Co do organizacji, to z mojej strony nie było najlepiej. Wiem co zrobiłem nie tak i postaram się poprawić. Też termin mi nie za bardzo pasował, przez to trochę bałaganu narobiłem w przededniu wyścigu. Jedna prośba, jeśli ktoś na nasze wyścigi jedzie z osobą towarzyszącą, dajcie mi znać szybciej, to poukładamy to lepiej.
Ściganie jak to z "Jaskółkami" udane! Na pogodę nie ma mocnych - na szczęście to było już po (z drugiej strony w takim towarzystwie można moknąć - mimo że trwało to prawie 2h). Dziękuję, za jazdę przed w trakcie i po ściganiu. Na ciastku nie byłem :(....pokusa zaliczenia w tym roku czwartego wjazdu pod jakąś górę wygrała. Pozdrawiam i do następnego.
Wyniki na stronie, na 19 miejscu błąd będzie poprawiony :)
Super impreza! Duża frekwencja! Bardzo dziękuję za organizację. Rywalizacja z Alexeym nie była zawzięta :) Jest lepszy o klasę i tyle. Niestety nie mogłem zostać na afterparty, czego oczywiście żałuje.

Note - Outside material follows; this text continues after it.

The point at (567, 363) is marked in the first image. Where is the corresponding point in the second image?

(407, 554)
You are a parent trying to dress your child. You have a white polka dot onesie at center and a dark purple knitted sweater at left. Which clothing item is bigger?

Fantastyczne zawody, świetni ludzie, czego chcieć więcej :). Ciasto przepyszne, serdeczne podziękowania dla przemiłych pań, które je przygotowały. Spotkanie w karczmie po wyścigu w wyśmienitej atmosferze. Andrzej wszystko było super. Ja pomyliłem trasy i wjechałem z innej strony następnie zjechałem i z mozołem oraz resztkami sił i ambicji wjechałem na metę już prawidłowo. Serdecznie gratuluję wszystkim uczestniczkom i uczestnikom. Wieki szacun dla jaskółek z czołówki, dynamit w nogach.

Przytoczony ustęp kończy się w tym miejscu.